Its not only common for DD's to see their mum and stay in close contact more than DS's see their mum and often that can mean the DD's family being more involved although not always...
but when I mention it to psychiatrists/psychologists or CPN's they recognise it straightaway. Of course there are exceptions especially if the DD's mum has been actively cruel.
But Ellie Anne you were never, ever that.
Surely they know you and DH don't get on? Are you trying to hide that too? What good is that?

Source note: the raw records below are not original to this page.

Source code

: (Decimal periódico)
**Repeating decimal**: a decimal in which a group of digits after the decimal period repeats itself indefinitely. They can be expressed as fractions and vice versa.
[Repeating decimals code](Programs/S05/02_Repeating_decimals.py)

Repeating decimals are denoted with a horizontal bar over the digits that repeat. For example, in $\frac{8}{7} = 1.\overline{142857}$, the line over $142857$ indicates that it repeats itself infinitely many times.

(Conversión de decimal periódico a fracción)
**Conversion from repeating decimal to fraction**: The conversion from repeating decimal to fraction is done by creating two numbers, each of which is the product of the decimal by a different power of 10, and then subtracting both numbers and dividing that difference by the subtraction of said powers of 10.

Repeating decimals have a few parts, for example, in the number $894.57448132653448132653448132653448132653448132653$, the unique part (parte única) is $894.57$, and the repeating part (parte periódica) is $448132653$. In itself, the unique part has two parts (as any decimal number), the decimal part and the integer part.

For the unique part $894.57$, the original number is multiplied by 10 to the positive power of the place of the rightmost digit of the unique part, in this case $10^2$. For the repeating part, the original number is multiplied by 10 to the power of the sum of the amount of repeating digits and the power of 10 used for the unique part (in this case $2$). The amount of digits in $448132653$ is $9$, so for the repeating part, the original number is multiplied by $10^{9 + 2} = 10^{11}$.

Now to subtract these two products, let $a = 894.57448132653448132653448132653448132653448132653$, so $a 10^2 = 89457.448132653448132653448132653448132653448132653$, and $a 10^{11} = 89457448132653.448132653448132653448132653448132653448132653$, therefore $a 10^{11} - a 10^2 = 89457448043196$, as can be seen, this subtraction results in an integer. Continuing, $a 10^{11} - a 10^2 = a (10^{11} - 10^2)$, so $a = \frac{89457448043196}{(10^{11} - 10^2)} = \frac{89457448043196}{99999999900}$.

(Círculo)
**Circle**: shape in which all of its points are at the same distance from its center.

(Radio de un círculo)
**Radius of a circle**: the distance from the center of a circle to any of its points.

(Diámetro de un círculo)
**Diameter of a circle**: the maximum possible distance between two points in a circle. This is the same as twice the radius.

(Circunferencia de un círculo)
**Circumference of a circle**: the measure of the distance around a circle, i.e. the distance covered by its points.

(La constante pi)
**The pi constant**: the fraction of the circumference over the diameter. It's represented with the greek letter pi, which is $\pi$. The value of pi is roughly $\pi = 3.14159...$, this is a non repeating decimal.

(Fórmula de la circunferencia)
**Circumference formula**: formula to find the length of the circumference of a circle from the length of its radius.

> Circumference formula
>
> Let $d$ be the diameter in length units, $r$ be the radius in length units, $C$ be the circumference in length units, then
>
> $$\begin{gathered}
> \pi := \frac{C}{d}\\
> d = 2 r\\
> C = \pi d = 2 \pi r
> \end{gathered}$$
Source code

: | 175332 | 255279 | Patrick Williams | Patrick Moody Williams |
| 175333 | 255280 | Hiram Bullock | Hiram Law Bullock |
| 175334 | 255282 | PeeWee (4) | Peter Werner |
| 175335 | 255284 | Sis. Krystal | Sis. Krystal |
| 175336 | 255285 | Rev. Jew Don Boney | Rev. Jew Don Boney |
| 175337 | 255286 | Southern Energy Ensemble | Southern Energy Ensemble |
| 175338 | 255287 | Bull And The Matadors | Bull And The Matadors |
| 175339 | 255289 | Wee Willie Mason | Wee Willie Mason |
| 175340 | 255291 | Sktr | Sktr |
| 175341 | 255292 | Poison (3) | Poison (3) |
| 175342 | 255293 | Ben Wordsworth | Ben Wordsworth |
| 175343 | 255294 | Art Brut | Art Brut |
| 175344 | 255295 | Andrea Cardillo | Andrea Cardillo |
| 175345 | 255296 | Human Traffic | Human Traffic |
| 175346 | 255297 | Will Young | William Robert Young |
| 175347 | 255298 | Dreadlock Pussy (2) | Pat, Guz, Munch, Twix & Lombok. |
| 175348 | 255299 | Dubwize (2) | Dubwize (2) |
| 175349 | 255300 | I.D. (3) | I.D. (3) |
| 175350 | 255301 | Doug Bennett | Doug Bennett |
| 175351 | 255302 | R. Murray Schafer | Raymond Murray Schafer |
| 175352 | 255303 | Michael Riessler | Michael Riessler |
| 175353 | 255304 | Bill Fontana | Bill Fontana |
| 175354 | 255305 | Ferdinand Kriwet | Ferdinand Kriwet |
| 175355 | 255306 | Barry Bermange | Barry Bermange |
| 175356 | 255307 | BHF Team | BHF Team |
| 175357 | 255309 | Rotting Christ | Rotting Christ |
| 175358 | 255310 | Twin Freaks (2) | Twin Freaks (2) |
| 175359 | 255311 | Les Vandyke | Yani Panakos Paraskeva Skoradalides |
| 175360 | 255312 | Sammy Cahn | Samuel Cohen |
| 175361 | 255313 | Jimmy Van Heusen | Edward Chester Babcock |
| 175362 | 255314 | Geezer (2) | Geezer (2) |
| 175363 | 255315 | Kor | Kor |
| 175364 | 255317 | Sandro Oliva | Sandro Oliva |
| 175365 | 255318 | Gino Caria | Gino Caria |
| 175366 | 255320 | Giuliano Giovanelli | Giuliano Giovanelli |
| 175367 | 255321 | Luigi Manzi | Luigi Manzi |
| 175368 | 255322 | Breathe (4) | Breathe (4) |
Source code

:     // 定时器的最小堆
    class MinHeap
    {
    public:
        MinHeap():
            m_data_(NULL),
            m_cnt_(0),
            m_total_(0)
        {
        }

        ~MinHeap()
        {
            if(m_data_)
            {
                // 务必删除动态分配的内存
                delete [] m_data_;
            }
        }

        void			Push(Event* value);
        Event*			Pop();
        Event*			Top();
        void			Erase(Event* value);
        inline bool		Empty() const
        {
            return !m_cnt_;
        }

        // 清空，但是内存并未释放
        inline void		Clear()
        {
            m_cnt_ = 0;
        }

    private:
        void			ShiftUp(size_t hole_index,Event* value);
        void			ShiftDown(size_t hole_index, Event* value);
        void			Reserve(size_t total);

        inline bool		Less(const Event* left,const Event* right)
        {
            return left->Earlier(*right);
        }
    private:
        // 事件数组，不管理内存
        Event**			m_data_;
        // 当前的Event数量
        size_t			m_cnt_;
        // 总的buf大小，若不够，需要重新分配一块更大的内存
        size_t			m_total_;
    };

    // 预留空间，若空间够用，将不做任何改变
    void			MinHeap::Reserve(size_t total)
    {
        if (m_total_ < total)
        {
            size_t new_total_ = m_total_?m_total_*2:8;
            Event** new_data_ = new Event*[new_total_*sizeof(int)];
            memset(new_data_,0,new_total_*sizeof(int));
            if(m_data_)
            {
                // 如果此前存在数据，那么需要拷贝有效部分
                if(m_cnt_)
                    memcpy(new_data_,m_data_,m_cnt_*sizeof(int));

Its certainly been a struggle for me and one I've only just got to the point of beginning to win through to win DiL's trust, and she has been actively unkind at times and wanting DS to herself, but she is coming round on that one as now I am weller DS likes to be with me,
but she'll never confide in me, at least, not as yet. Thats OK: my family as a child rarely saw rellies at all, I was used to it, had few expectations, never did expect them to make it all all right, aware that I have MH support, take meds. (it occurs that that is why I'm able to share my being ill, it doesnt all fall on them?
I was an absent mother and mother in law through my son's 20's and paid the cost. Then with Ex they all learnt to trust us both and oh, terrific, Ex turns out to be abusive not just to me but directly to DiL.
So hardly surprising that in my last depression I felt that I had lost them all.
But I was wrong. Something about the way I was with the kids especially had lasted and when I did come out of the depression found they had kept me alive in their and childrens minds.
Could you say more you'd like to see them and be prepared to visit alone?
But also think it's time to really consider and get out of the marriage. What good does it do to stay in? I know there were some financial constraints, but what price happiness when you only have one life to live?
You will be more free to make friends, to do what you want when YOU want, cook for YOU, go to bed and gt up when YOU WANT, watch what you want when YOU want, stop looking after someone who can do it for himself?
Yes its hard being alone but what you have is worse
Today I did very little, too tired, but did some thinking ahead and above all its taken a lot of energy as in a direct WhatsApp put in just the right way to find out where I stood with the man who was so attentive to me at a meeting
- just lets say he is genuinely kind, was not leading me on but unaware and perhaps a bit thoughtless giving me so much attention at that point:
.... but already has a long term settled life which includes not just one special person but other friendships with women which frankly, were I the "special one", I wouldn't like at all, I want/need someone for me who wants similar enough things if there is to be another relationship.